Ahmad Al-Santanawy dalam kitab Dairah Al-Ma’arif Al-lslamiyah menyebutkan,  sejak 648 M kota ini menjadi kota pelabuhan bagi Makkah dan sekitarnya, yaitu sejak diresmikan oleh Utsman bin Affan (Khalifah Rasyidah ketiga) pada masa pemerintahannya.

Dan, sejak itu pula kota ini semakin maju dan memberikan kontribusi sangat besar bagi setiap golongan yang menguasainya, terutama bagi perkembangan perekonomian bangsa Arab dan umat Islam. Sekitar abad ke-15, seiring dengan Vasco da Gama menemukan Tanjung Pengharapan, Jeddah menjadi salah satu pelabuhan yang diincar armada Portugis untuk dijadikan daerah koloni dan pusat kekuatan.

Jeddah pada waktu itu berada di bawah kekuasaan Dinasti Mamluk dari Mesir dan sebagai gubernurnya adalah Husein Al-Kurdi. Husein adalah sosok yang gigih menentang penjajahan Portugis. Pada 1517 Jeddah jatuh ke tangan Turki dan setelah Turki menyerah kepada Inggris (1910-1925) kota ini merupakan bagian dari kerajaan Hijaz.

Selanjutnya, Jeddah berada di bawah kekuasaan Abdul Aziz Ibnu Saud dan dimasukkan dalam wilayah kekuasaan kerajaan Arab Saudi.

Renovasi dan modernisasi Kota Jeddah sebenarnya dimulai setelah Perang Dunia II. Pembangunan gedung-gedung dan jalan-jalan dilakukan secara bertahap dan berjalan dengan cepat karena disokong dana yang besar. Dana tersebut diperoleh dari hasil kekayaan alam yang dimiliki Kerajaan Arab Saudi.

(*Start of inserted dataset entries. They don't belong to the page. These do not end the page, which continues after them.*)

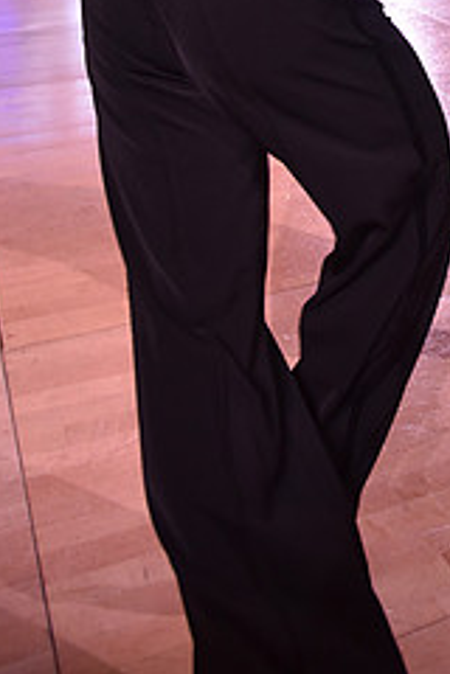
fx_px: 1087
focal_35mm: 58
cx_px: 508
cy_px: -126
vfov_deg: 29.8
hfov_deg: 22.0
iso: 1250
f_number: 4.5
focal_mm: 24
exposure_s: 1/250
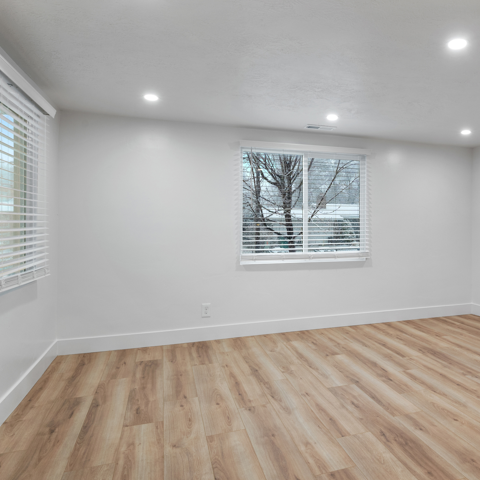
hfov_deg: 58.5
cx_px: 346
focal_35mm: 26
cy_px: 217
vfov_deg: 60.8
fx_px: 408
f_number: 8
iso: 500
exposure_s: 1/3
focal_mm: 18
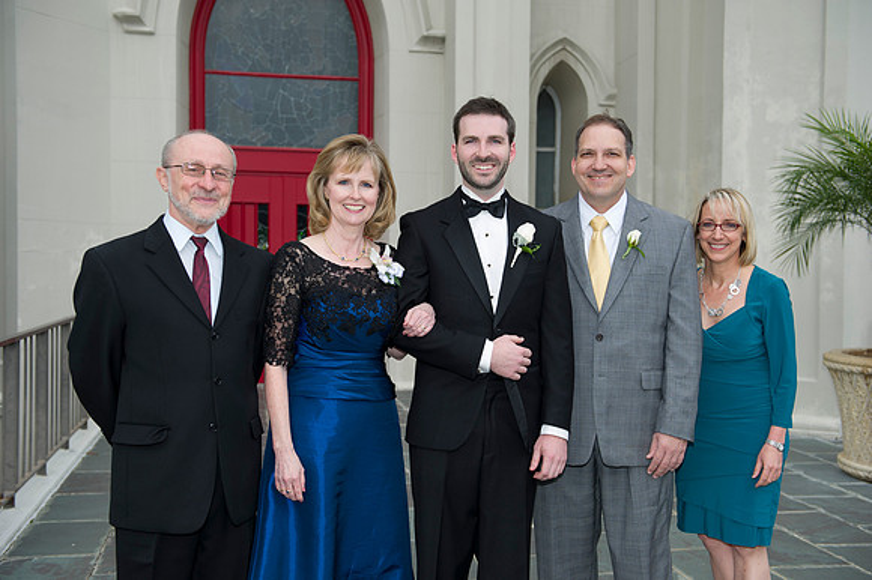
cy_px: 290
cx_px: 436
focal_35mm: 42
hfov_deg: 46.4
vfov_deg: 31.9
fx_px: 1017
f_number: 4
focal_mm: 42
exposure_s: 1/125
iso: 200
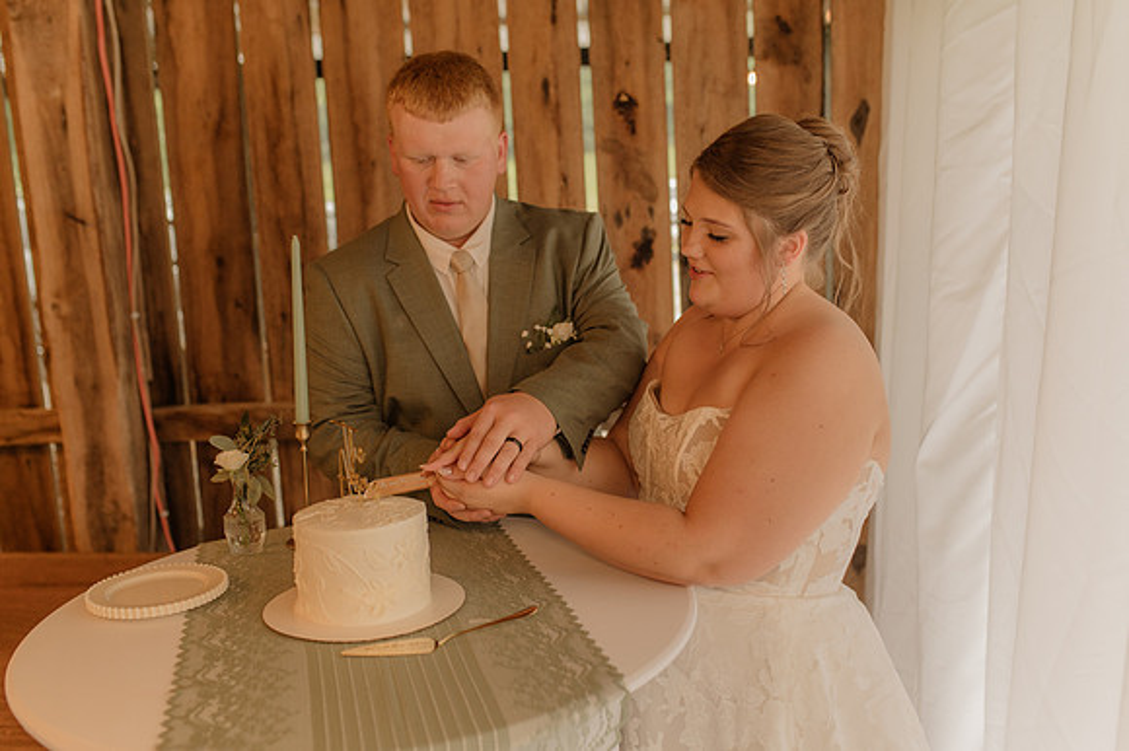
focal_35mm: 35
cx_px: 564
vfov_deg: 37.8
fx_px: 1097
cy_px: 376
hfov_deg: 54.5
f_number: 2.5
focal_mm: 35
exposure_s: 1/200
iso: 640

Di kota Jeddah, ada sebuah masjid yang menjadi tempat favorit dikunjungi jamaah, yakni Masjid Terapung. Meskipun, dalam sejarah perkembangan Islam masjid ini tidak memberikan arti sejarah apa pun. Tapi, karena lokasinya yang berada di pinggir pantai menyebabkan masjid terlihat seperti terapung di atas permukaan air laut, sehingga menjadi objek yang menarik untuk disinggahi.